### Task statement
Your answer is a copy of every line in the records where "into" appears.

### Data shown
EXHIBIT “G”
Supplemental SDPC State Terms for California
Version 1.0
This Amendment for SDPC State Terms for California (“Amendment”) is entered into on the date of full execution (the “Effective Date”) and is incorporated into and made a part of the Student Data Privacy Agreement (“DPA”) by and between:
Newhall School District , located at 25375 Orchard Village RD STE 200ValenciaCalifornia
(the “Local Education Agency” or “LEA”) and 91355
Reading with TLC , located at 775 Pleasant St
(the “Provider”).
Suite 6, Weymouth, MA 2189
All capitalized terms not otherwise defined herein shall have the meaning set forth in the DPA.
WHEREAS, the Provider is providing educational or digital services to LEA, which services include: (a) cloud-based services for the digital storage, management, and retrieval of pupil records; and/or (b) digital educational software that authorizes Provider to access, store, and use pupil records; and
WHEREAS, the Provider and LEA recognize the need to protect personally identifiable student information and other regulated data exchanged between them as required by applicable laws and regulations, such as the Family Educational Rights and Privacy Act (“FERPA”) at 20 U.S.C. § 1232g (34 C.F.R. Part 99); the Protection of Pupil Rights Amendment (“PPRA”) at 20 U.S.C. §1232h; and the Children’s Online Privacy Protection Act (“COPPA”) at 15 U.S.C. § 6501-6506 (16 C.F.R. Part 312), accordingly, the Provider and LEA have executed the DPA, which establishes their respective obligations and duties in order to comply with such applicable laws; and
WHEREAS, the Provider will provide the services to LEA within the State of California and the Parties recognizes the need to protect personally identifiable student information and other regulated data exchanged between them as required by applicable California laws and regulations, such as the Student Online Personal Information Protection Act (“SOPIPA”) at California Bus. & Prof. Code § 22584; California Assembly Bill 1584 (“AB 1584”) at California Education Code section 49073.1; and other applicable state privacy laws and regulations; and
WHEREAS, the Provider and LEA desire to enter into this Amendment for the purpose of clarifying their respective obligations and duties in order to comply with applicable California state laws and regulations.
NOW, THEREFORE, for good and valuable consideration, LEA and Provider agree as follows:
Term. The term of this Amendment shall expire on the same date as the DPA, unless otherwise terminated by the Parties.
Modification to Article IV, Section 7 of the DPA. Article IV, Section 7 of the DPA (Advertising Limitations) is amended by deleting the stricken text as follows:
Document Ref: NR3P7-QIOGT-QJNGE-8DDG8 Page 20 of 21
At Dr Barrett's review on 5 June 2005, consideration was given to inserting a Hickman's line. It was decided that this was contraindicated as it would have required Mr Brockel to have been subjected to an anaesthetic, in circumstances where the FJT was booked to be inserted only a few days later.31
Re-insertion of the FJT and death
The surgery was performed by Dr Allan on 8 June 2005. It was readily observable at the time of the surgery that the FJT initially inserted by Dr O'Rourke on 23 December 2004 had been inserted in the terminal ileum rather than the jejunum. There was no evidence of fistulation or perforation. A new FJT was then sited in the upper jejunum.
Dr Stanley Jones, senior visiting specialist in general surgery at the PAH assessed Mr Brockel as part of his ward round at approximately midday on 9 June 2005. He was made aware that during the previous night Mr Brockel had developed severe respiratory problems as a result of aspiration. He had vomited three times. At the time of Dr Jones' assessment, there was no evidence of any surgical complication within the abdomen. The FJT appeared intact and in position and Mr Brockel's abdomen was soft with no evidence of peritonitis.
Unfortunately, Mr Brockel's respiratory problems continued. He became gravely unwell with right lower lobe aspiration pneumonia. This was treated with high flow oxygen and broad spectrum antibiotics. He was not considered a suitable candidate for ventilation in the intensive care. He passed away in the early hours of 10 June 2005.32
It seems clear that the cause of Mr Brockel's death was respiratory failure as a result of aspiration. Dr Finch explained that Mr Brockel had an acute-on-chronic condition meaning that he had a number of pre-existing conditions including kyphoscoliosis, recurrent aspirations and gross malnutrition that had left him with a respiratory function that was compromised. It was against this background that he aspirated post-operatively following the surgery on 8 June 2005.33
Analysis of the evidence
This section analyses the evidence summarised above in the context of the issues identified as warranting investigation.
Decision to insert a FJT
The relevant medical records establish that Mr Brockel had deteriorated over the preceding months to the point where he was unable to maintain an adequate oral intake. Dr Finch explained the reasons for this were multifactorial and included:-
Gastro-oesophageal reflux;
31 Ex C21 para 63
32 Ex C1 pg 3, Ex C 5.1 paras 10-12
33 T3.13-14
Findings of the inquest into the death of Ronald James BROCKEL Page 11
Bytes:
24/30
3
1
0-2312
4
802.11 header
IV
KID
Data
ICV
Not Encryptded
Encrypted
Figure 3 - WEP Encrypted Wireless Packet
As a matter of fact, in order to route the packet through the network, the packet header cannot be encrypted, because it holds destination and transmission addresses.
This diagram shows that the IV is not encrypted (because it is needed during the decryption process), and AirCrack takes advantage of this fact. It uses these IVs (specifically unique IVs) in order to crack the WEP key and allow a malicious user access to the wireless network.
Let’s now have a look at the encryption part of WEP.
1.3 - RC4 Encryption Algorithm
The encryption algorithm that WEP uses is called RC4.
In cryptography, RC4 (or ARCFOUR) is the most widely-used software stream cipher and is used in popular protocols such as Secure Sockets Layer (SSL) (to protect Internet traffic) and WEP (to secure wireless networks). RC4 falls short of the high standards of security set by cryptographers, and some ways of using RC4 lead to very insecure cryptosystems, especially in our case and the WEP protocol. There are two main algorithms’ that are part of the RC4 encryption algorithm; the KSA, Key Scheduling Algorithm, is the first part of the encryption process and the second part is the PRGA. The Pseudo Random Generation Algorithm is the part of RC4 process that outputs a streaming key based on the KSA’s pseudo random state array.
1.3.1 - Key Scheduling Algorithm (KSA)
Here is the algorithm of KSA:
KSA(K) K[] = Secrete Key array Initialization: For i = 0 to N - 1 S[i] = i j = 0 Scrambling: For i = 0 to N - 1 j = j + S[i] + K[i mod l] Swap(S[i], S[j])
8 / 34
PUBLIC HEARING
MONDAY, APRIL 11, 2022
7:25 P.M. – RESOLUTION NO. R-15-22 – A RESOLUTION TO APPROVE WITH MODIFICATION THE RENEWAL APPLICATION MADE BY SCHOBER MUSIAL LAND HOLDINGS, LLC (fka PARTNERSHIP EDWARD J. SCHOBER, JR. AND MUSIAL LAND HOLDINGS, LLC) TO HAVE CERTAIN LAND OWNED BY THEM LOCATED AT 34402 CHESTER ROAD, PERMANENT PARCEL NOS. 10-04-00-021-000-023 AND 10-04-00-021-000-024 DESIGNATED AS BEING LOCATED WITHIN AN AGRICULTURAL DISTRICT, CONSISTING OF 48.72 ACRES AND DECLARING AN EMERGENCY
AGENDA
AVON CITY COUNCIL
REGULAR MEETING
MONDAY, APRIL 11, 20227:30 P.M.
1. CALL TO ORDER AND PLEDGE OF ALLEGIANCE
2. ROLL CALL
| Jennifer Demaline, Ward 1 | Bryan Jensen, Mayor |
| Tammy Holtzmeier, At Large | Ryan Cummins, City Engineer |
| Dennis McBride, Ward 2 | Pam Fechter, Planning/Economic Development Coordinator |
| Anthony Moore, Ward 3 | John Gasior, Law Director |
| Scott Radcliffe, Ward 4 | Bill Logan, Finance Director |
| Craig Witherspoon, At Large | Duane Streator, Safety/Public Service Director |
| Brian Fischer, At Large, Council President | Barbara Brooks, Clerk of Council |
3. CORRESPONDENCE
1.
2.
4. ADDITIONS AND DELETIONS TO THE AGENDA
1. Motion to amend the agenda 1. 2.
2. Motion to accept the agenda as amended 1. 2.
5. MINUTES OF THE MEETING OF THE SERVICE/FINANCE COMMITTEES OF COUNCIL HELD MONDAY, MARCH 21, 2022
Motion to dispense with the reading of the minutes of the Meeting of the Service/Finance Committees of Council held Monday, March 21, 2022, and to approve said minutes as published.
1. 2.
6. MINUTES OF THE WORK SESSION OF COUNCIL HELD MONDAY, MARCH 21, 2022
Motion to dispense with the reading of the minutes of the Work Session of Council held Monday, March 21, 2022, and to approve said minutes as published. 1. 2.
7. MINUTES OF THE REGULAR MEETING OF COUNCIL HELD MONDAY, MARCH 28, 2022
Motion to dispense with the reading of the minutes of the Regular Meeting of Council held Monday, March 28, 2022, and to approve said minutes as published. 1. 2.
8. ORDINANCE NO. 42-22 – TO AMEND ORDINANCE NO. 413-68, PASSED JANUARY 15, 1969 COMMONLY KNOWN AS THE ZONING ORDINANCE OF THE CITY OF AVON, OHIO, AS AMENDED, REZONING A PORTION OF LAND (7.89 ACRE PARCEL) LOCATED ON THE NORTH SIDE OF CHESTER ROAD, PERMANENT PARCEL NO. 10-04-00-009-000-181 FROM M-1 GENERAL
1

### Exercise response
This Amendment for SDPC State Terms for California (“Amendment”) is entered into on the date of full execution (the “Effective Date”) and is incorporated into and made a part of the Student Data Privacy Agreement (“DPA”) by and between:
WHEREAS, the Provider and LEA desire to enter into this Amendment for the purpose of clarifying their respective obligations and duties in order to comply with applicable California state laws and regulations.
Findings of the inquest into the death of Ronald James BROCKEL Page 11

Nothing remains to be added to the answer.